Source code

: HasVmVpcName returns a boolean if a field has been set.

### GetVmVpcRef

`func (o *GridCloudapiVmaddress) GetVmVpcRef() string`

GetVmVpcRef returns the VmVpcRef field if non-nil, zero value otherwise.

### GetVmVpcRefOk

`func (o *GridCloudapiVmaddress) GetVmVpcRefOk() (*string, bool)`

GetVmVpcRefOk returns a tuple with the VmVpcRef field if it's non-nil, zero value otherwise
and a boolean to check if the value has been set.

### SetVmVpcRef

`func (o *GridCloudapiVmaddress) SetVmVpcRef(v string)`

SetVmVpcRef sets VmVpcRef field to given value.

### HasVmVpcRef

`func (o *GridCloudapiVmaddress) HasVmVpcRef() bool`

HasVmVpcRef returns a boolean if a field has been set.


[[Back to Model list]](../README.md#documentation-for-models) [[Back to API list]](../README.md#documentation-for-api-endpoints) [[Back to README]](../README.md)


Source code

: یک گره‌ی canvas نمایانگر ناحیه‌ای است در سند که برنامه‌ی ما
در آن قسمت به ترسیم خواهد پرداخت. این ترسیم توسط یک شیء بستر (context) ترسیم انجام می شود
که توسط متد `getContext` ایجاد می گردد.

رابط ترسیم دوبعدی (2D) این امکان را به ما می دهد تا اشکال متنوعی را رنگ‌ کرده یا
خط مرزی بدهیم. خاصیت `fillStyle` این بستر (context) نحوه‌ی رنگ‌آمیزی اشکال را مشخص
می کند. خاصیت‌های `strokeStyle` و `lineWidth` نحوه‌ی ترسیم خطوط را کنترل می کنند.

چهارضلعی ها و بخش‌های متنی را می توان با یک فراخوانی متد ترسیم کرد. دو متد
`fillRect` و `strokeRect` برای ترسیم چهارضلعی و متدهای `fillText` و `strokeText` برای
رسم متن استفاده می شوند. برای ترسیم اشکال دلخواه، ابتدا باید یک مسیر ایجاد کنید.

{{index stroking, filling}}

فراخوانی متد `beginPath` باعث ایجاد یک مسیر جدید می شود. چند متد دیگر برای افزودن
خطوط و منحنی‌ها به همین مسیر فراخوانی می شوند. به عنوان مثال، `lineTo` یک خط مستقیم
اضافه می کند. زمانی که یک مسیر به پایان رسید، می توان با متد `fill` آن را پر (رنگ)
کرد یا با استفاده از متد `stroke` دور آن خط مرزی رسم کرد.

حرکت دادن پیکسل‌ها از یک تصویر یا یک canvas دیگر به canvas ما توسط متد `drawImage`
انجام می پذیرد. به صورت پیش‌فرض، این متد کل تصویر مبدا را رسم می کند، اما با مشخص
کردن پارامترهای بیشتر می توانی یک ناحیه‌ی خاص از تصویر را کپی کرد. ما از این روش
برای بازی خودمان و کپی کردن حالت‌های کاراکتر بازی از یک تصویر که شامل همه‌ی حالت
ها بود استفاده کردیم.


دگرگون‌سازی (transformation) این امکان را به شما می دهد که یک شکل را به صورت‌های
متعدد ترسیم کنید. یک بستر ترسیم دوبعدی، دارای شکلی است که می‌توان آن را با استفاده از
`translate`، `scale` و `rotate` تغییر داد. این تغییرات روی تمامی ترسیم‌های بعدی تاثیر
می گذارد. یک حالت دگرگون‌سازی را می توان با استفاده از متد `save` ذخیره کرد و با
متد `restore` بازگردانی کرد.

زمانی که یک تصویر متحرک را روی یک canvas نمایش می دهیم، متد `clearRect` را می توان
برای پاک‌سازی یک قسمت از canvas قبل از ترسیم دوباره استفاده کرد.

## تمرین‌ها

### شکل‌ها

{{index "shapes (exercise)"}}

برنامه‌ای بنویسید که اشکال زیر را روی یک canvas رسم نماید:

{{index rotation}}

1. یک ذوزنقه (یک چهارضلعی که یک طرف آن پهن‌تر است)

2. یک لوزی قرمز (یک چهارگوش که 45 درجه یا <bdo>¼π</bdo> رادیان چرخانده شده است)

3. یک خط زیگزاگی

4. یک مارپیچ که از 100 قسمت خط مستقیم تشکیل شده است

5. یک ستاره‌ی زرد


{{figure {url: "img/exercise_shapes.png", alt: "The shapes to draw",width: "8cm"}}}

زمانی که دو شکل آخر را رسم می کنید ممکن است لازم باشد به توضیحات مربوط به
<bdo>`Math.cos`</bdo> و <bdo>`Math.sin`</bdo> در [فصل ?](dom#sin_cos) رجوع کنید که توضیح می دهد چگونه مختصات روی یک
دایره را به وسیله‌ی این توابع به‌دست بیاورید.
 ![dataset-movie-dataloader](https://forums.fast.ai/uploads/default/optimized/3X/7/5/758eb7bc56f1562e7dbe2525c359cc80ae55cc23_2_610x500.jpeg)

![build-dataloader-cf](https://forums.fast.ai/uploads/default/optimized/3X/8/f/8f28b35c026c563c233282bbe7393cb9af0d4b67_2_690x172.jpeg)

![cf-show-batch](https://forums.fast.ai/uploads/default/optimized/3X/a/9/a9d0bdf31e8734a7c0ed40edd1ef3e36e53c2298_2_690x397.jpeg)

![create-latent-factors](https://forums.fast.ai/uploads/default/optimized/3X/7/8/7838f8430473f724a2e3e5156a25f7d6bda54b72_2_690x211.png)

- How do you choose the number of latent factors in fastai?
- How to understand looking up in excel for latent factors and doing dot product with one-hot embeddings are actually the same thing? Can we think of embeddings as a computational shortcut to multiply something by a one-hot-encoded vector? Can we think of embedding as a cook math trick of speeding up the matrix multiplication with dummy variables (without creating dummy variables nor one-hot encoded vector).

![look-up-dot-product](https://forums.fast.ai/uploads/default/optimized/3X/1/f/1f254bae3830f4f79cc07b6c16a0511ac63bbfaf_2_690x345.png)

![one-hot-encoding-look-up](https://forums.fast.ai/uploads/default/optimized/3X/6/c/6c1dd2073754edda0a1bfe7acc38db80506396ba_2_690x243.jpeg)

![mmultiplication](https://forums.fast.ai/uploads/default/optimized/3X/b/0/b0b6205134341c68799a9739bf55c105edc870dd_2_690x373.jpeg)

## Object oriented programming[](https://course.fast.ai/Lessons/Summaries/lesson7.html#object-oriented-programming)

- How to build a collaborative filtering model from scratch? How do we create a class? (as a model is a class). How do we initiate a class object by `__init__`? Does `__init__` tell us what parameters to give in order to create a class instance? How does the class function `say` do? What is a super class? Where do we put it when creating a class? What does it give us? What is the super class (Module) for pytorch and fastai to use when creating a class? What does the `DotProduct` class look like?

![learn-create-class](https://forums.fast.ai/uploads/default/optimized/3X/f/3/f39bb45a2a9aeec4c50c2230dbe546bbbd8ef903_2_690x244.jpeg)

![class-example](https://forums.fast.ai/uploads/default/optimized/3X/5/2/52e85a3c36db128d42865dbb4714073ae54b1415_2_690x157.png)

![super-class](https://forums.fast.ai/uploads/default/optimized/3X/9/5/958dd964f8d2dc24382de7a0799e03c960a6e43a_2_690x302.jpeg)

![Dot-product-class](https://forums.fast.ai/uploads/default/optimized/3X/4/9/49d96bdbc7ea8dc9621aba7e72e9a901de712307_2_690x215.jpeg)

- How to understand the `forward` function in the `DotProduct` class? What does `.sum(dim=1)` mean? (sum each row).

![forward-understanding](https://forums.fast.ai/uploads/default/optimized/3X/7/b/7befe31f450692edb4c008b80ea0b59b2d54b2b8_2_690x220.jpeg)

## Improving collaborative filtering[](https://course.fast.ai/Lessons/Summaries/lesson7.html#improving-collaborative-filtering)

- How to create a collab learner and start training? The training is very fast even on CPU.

What the exercise asks: Reproduce every one of the records above verbatim, with no changes to any character.

Result:
Source code

: HasVmVpcName returns a boolean if a field has been set.

### GetVmVpcRef

`func (o *GridCloudapiVmaddress) GetVmVpcRef() string`

GetVmVpcRef returns the VmVpcRef field if non-nil, zero value otherwise.

### GetVmVpcRefOk

`func (o *GridCloudapiVmaddress) GetVmVpcRefOk() (*string, bool)`

GetVmVpcRefOk returns a tuple with the VmVpcRef field if it's non-nil, zero value otherwise
and a boolean to check if the value has been set.

### SetVmVpcRef

`func (o *GridCloudapiVmaddress) SetVmVpcRef(v string)`

SetVmVpcRef sets VmVpcRef field to given value.

### HasVmVpcRef

`func (o *GridCloudapiVmaddress) HasVmVpcRef() bool`

HasVmVpcRef returns a boolean if a field has been set.


[[Back to Model list]](../README.md#documentation-for-models) [[Back to API list]](../README.md#documentation-for-api-endpoints) [[Back to README]](../README.md)


Source code

: یک گره‌ی canvas نمایانگر ناحیه‌ای است در سند که برنامه‌ی ما
در آن قسمت به ترسیم خواهد پرداخت. این ترسیم توسط یک شیء بستر (context) ترسیم انجام می شود
که توسط متد `getContext` ایجاد می گردد.

رابط ترسیم دوبعدی (2D) این امکان را به ما می دهد تا اشکال متنوعی را رنگ‌ کرده یا
خط مرزی بدهیم. خاصیت `fillStyle` این بستر (context) نحوه‌ی رنگ‌آمیزی اشکال را مشخص
می کند. خاصیت‌های `strokeStyle` و `lineWidth` نحوه‌ی ترسیم خطوط را کنترل می کنند.

چهارضلعی ها و بخش‌های متنی را می توان با یک فراخوانی متد ترسیم کرد. دو متد
`fillRect` و `strokeRect` برای ترسیم چهارضلعی و متدهای `fillText` و `strokeText` برای
رسم متن استفاده می شوند. برای ترسیم اشکال دلخواه، ابتدا باید یک مسیر ایجاد کنید.

{{index stroking, filling}}

فراخوانی متد `beginPath` باعث ایجاد یک مسیر جدید می شود. چند متد دیگر برای افزودن
خطوط و منحنی‌ها به همین مسیر فراخوانی می شوند. به عنوان مثال، `lineTo` یک خط مستقیم
اضافه می کند. زمانی که یک مسیر به پایان رسید، می توان با متد `fill` آن را پر (رنگ)
کرد یا با استفاده از متد `stroke` دور آن خط مرزی رسم کرد.

حرکت دادن پیکسل‌ها از یک تصویر یا یک canvas دیگر به canvas ما توسط متد `drawImage`
انجام می پذیرد. به صورت پیش‌فرض، این متد کل تصویر مبدا را رسم می کند، اما با مشخص
کردن پارامترهای بیشتر می توانی یک ناحیه‌ی خاص از تصویر را کپی کرد. ما از این روش
برای بازی خودمان و کپی کردن حالت‌های کاراکتر بازی از یک تصویر که شامل همه‌ی حالت
ها بود استفاده کردیم.


دگرگون‌سازی (transformation) این امکان را به شما می دهد که یک شکل را به صورت‌های
متعدد ترسیم کنید. یک بستر ترسیم دوبعدی، دارای شکلی است که می‌توان آن را با استفاده از
`translate`، `scale` و `rotate` تغییر داد. این تغییرات روی تمامی ترسیم‌های بعدی تاثیر
می گذارد. یک حالت دگرگون‌سازی را می توان با استفاده از متد `save` ذخیره کرد و با
متد `restore` بازگردانی کرد.

زمانی که یک تصویر متحرک را روی یک canvas نمایش می دهیم، متد `clearRect` را می توان
برای پاک‌سازی یک قسمت از canvas قبل از ترسیم دوباره استفاده کرد.

## تمرین‌ها

### شکل‌ها

{{index "shapes (exercise)"}}

برنامه‌ای بنویسید که اشکال زیر را روی یک canvas رسم نماید:

{{index rotation}}

1. یک ذوزنقه (یک چهارضلعی که یک طرف آن پهن‌تر است)

2. یک لوزی قرمز (یک چهارگوش که 45 درجه یا <bdo>¼π</bdo> رادیان چرخانده شده است)

3. یک خط زیگزاگی

4. یک مارپیچ که از 100 قسمت خط مستقیم تشکیل شده است

5. یک ستاره‌ی زرد


{{figure {url: "img/exercise_shapes.png", alt: "The shapes to draw",width: "8cm"}}}

زمانی که دو شکل آخر را رسم می کنید ممکن است لازم باشد به توضیحات مربوط به
<bdo>`Math.cos`</bdo> و <bdo>`Math.sin`</bdo> در [فصل ?](dom#sin_cos) رجوع کنید که توضیح می دهد چگونه مختصات روی یک
دایره را به وسیله‌ی این توابع به‌دست بیاورید.
 ![dataset-movie-dataloader](https://forums.fast.ai/uploads/default/optimized/3X/7/5/758eb7bc56f1562e7dbe2525c359cc80ae55cc23_2_610x500.jpeg)

![build-dataloader-cf](https://forums.fast.ai/uploads/default/optimized/3X/8/f/8f28b35c026c563c233282bbe7393cb9af0d4b67_2_690x172.jpeg)

![cf-show-batch](https://forums.fast.ai/uploads/default/optimized/3X/a/9/a9d0bdf31e8734a7c0ed40edd1ef3e36e53c2298_2_690x397.jpeg)

![create-latent-factors](https://forums.fast.ai/uploads/default/optimized/3X/7/8/7838f8430473f724a2e3e5156a25f7d6bda54b72_2_690x211.png)

- How do you choose the number of latent factors in fastai?
- How to understand looking up in excel for latent factors and doing dot product with one-hot embeddings are actually the same thing? Can we think of embeddings as a computational shortcut to multiply something by a one-hot-encoded vector? Can we think of embedding as a cook math trick of speeding up the matrix multiplication with dummy variables (without creating dummy variables nor one-hot encoded vector).

![look-up-dot-product](https://forums.fast.ai/uploads/default/optimized/3X/1/f/1f254bae3830f4f79cc07b6c16a0511ac63bbfaf_2_690x345.png)

![one-hot-encoding-look-up](https://forums.fast.ai/uploads/default/optimized/3X/6/c/6c1dd2073754edda0a1bfe7acc38db80506396ba_2_690x243.jpeg)

![mmultiplication](https://forums.fast.ai/uploads/default/optimized/3X/b/0/b0b6205134341c68799a9739bf55c105edc870dd_2_690x373.jpeg)

## Object oriented programming[](https://course.fast.ai/Lessons/Summaries/lesson7.html#object-oriented-programming)

- How to build a collaborative filtering model from scratch? How do we create a class? (as a model is a class). How do we initiate a class object by `__init__`? Does `__init__` tell us what parameters to give in order to create a class instance? How does the class function `say` do? What is a super class? Where do we put it when creating a class? What does it give us? What is the super class (Module) for pytorch and fastai to use when creating a class? What does the `DotProduct` class look like?

![learn-create-class](https://forums.fast.ai/uploads/default/optimized/3X/f/3/f39bb45a2a9aeec4c50c2230dbe546bbbd8ef903_2_690x244.jpeg)

![class-example](https://forums.fast.ai/uploads/default/optimized/3X/5/2/52e85a3c36db128d42865dbb4714073ae54b1415_2_690x157.png)

![super-class](https://forums.fast.ai/uploads/default/optimized/3X/9/5/958dd964f8d2dc24382de7a0799e03c960a6e43a_2_690x302.jpeg)

![Dot-product-class](https://forums.fast.ai/uploads/default/optimized/3X/4/9/49d96bdbc7ea8dc9621aba7e72e9a901de712307_2_690x215.jpeg)

- How to understand the `forward` function in the `DotProduct` class? What does `.sum(dim=1)` mean? (sum each row).

![forward-understanding](https://forums.fast.ai/uploads/default/optimized/3X/7/b/7befe31f450692edb4c008b80ea0b59b2d54b2b8_2_690x220.jpeg)

## Improving collaborative filtering[](https://course.fast.ai/Lessons/Summaries/lesson7.html#improving-collaborative-filtering)

- How to create a collab learner and start training? The training is very fast even on CPU.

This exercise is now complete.